Summit Hotel Properties, Inc. Prices Public Offering Of 7.125% Series C Preferred Stock

Summit Hotel Properties, Inc. (NYSE: INN) (the “Company”) today announced the pricing of an underwritten public offering of 3,000,000 shares of its 7.125% Series C Cumulative Redeemable Preferred Stock (“Series C Preferred Stock”) at a public offering price of $25.00 per share. Dividends on the Series C Preferred Stock will be payable quarterly in arrears on or about the last day of February, May, August and November of each year, commencing on or about May 31, 2013, at the rate of 7.125% per annum of the $25.00 liquidation preference, which is equivalent to $1.78125 per annum per share. The offering is expected to close on March 20, 2013. The underwriters have a 30-day option to purchase up to an additional 400,000 shares of Series C Preferred Stock to cover over-allotments, if any. All the shares are being sold by the Company.

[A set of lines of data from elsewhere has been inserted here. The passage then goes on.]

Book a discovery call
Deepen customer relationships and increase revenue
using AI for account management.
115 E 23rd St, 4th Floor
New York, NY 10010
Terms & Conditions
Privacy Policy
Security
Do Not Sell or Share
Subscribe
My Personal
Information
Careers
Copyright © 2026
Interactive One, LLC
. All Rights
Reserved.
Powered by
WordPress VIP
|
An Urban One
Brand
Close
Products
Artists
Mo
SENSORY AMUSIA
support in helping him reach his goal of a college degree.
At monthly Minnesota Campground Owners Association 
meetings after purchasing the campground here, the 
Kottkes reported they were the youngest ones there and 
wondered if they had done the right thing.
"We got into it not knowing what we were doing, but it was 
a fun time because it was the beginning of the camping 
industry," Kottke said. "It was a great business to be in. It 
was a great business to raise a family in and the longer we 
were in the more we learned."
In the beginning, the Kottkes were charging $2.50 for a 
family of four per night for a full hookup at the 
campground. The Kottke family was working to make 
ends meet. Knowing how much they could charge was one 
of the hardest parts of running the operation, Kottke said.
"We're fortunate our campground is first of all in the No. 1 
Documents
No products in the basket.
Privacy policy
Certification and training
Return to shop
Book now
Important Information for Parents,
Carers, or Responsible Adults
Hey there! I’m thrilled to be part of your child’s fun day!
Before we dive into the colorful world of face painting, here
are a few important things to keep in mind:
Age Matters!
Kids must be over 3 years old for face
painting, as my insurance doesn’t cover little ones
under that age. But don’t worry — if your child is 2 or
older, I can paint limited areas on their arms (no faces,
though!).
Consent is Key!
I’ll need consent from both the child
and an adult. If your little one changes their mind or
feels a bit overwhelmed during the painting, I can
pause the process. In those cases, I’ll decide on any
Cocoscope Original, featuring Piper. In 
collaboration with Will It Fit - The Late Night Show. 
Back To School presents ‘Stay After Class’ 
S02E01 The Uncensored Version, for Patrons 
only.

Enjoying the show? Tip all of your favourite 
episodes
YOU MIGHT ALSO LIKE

The Company intends to apply to list the Series C Preferred Stock on the New York Stock Exchange under the symbol “INNPrC.”

The Company estimates that the net proceeds from this offering, after deducting underwriting discounts, commissions and estimated offering expenses, will be approximately $72.4 million (or approximately $82.1 million if the underwriters’ over-allotment option is exercised in full). The Company expects to use the net proceeds to reduce the outstanding balance under its revolving credit facility, and the balance, if any, for general corporate purposes.

Raymond James, Baird and RBC Capital Markets are acting as joint book-running managers for the offering. Deutsche Bank Securities and KeyBanc Capital Markets are acting as senior co-managers for the offering. JMP Securities and MLV & Co are acting as co-managers for the offering.

This press release shall not constitute an offer to sell or a solicitation of an offer to buy, nor shall there be any sale of, or any solicitation of an offer to buy, these securities in any state or jurisdiction in which such offer, solicitation or sale would be unlawful prior to registration or qualification under the securities laws of any such state or jurisdiction. The offering is being made solely by means of the prospectus, including a prospectus supplement, forming part of the effective shelf registration statement.